[Records excerpted from a collection]

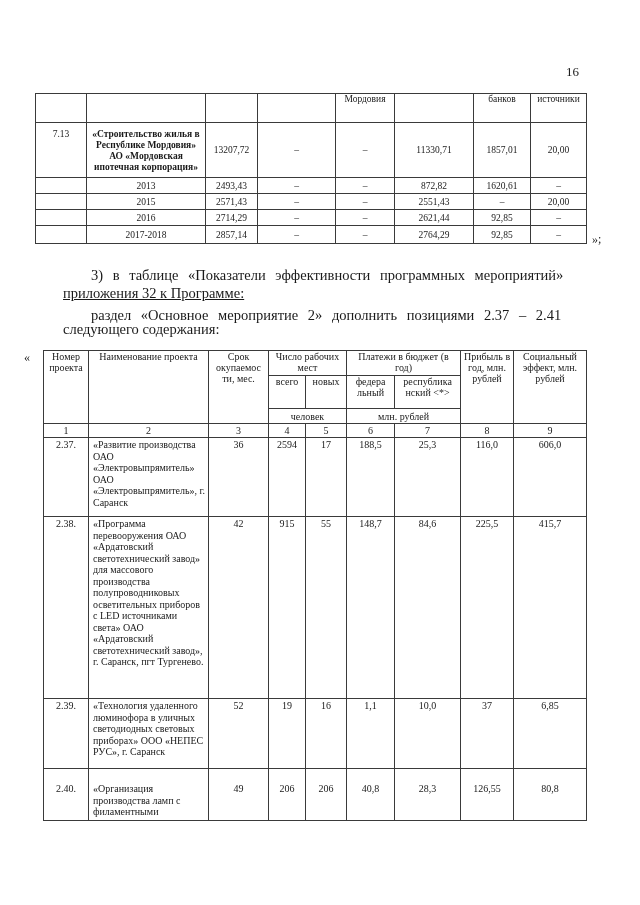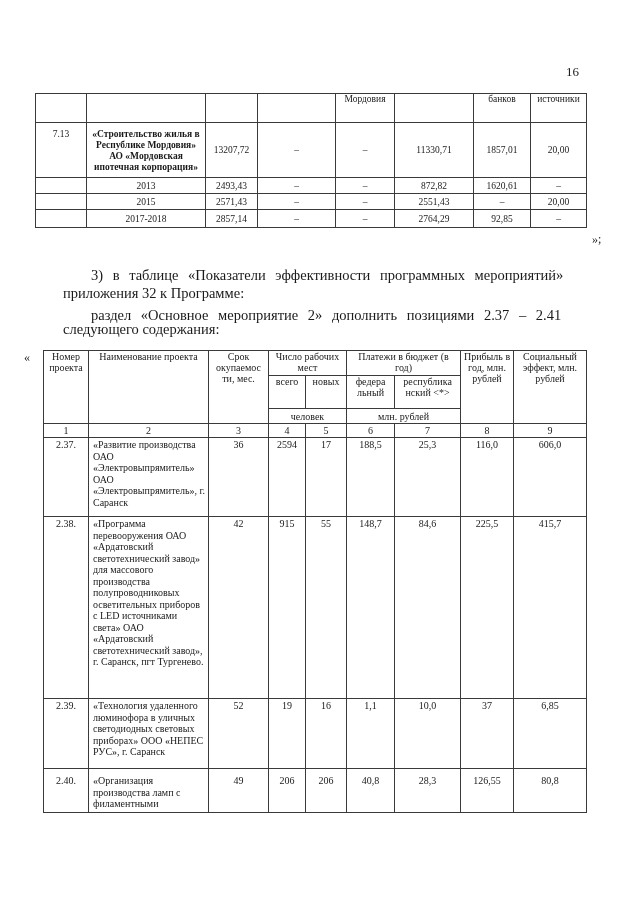--- a/index.html
+++ b/index.html
@@ -96,6 +96,16 @@
     <td>2551,43</td>
     <td>–</td>
     <td>20,00</td>
+  </tr>
+  <tr class="yr">
+    <td></td>
+    <td>2016</td>
+    <td>2714,29</td>
+    <td>–</td>
+    <td>–</td>
+    <td>2621,44</td>
+    <td>92,85</td>
+    <td>–</td>
   </tr>
   <tr class="yr">
     <td class="last"></td>

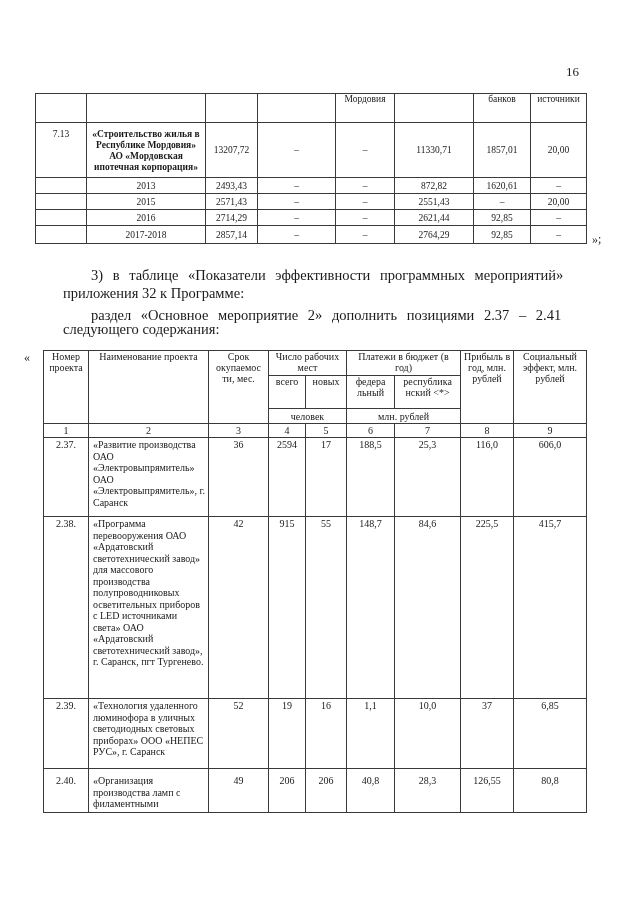--- a/index.html
+++ b/index.html
@@ -124,7 +124,7 @@
 <div class="para p1">
   <span class="l1">3) в таблице «Показатели эффективности программных мероприятий»</span>
 </div>
-<div class="para" style="top:284px;">приложения 32 к Программе:</div>
+<div class="para" style="top:284px;text-decoration:underline;">приложения 32 к Программе:</div>
 <div class="para" style="top:306px; text-indent:28px; word-spacing:6px;">раздел «Основное мероприятие 2» дополнить позициями 2.37 – 2.41</div>
 <div class="para" style="top:320px;">следующего содержания:</div>
 

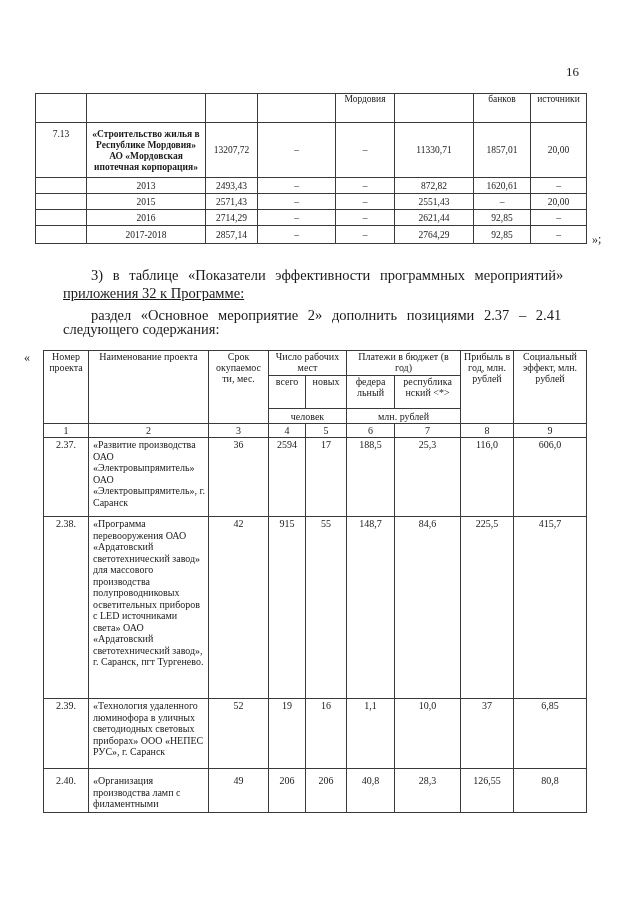--- a/index.html
+++ b/index.html
@@ -38,7 +38,7 @@
     #t2 tr.r237 td { height: 77px; padding-top: 1px; }
     #t2 tr.r238 td { height: 180px; padding-top: 1px; }
     #t2 tr.r239 td { height: 68px; padding-top: 1px; }
-    #t2 tr.r240 td { height: 37px; padding-top: 6px; margin-top: 40px; }
+    #t2 tr.r240 td { height: 37px; padding-top: 14px; margin-top: 40px; }
   </style>
 </head>
 <body>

JOB ITEM:
Each line of the data in which the string "padding" appears needs to be copied.

COMPLETED TASK:
     #t2 tr.r237 td { height: 77px; padding-top: 1px; }
     #t2 tr.r238 td { height: 180px; padding-top: 1px; }
     #t2 tr.r239 td { height: 68px; padding-top: 1px; }
-    #t2 tr.r240 td { height: 37px; padding-top: 6px; margin-top: 40px; }
+    #t2 tr.r240 td { height: 37px; padding-top: 14px; margin-top: 40px; }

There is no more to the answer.